Qanat
Qanat: type of underground irrigation canal between an aquifer on the piedmont to a garden on an arid plain. The word is Arabic, but the system is best known from Iran.
To make a qanat, one needs a source of water, which may be a real well, but can also be an underground reservoir (e.g., a cave with a lake) or a water-bearing geological layer, which can be recognized as a damp area in an otherwise arid region. When one has identified this source, a tunnel is cut to the farm or village that needs the water.
Shafts are added for three reasons: as air supply, to remove sand and dirt, and to prevent the tunnels from becoming dangerously long. The shafts are not very far apart, and as a result, a qanat seen from the air gives the impression of a long, straight line of holes in the ground - as if the land has been subjected to a bombing run.
Typically, the qanat becomes a ditch near its destination; in other words, the water is brought to the surface by leading it out of the slope. In fact, one creates an artificial artesian well and an oasis.
As the ceramics of the farms at the exit of a qanat offer an indication of its age, it is possible to date qanats. The technology became popular at the turn of the Bronze/Iron Age, about 1000 B.C.E., but is considerably older. In the late second millennium, there were qanats in the country that was once known as Maka and is now called Oman. In 2014, archaeologist claimed that a qanat, discovered near Iran's Seimareh Dam, dates back to the early third millennium.
In the sixth century, many qanats were dug in the area east of the Zagros mountains, and there is something to be said for the theory that the rise of Persis (under Cyrus the Great) and the fall of Media as the political center of Iran had something to do with the ability of the Persians to overcome a climatic change: the Persians, living in an arid zone, had learned to build qanats, and the inhabitants of Media (where rain-fed dryland cropping is possible) had not. It is perhaps no coincidence that the Greek researcher Herodotus of Halicarnassus in his description of the rise of Persia mentions agricultural activitiesnote and that the Achaemenid kings often presented themselves as gardener (roi-jardinier).
In the Persian Empire qanats appear to have spread along the Silk road to Parthia, Aria, Bactria, and Sogdia. Later, the technique became also known in Xinjiang. In the Roman age, we see the first qanats in Syria and Egypt, and the Muslim conquerors spread their use along the arid zone south of the Mediterranean. Today, qanats can be found as far west as Morocco and Andalusia, and even the Sicilian capital Palermo boasts a medieval qanat.
Being about 1½ meter high and ¾ meter wide, qanats are rather narrow, but they can reach depths of 30 meters (the record seems to be 60) and can cover distances of many kilometers (the longest Iranian qanat is said to be 70 kilometers long.) The trick is to make the angle of the qanat not too steep, because in that case, the water will grind itself down into the bottom and create pools that will make the qanat collapse; on the other hand, if the angle is not steep enough, the water will be tainted. Everything depends, therefore, on the correct angle. The diggers or muqannis were brilliant surveyors.

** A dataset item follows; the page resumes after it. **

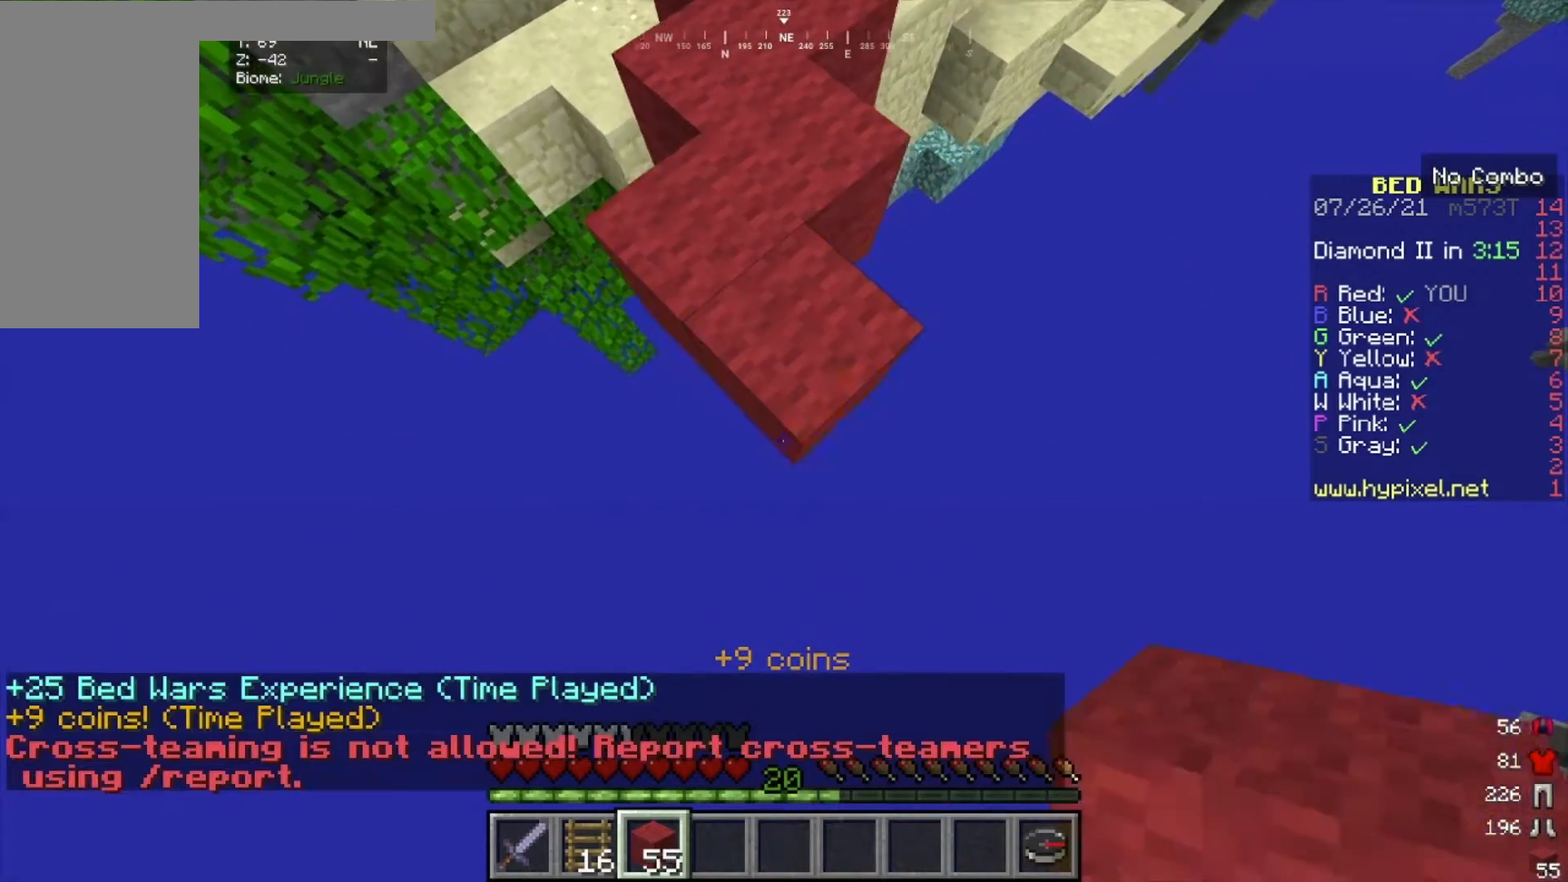
{"keys": ["s"], "mouse": ["right"], "events": []}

A qanat, once built, can exist for a long time, but agriculture with qanats is extremely labor-intensive. Not only is it difficult to dig an underground canal, but it also needs a visit every spring to clean it out. Usually, this work is left to boys, whose fathers are standing near the shaft and pull up buckets and can come to their children's rescue when the gallery collapses.
During the White Revolution of the late shah, Iran's great estates were broken up and the land was given to those who actually worked it. An unintended result was that it was no longer clear who was responsible for the maintenance of the qanats, and many fell into disrepair. At the same time, several qanats were replaced by underground canals made of concrete, which needed less maintenance and were cheaper. This process has accelerated during the last quarter of a century, but at least 20,000 qanats are still in use, and even those that no longer carry water are still useful - if only as traps for little animals.
In the Maghreb, qanats are called foggara; Moroccons call them khettara; the people of the Persian Gulf call them falaj; a Persian synonym is karez.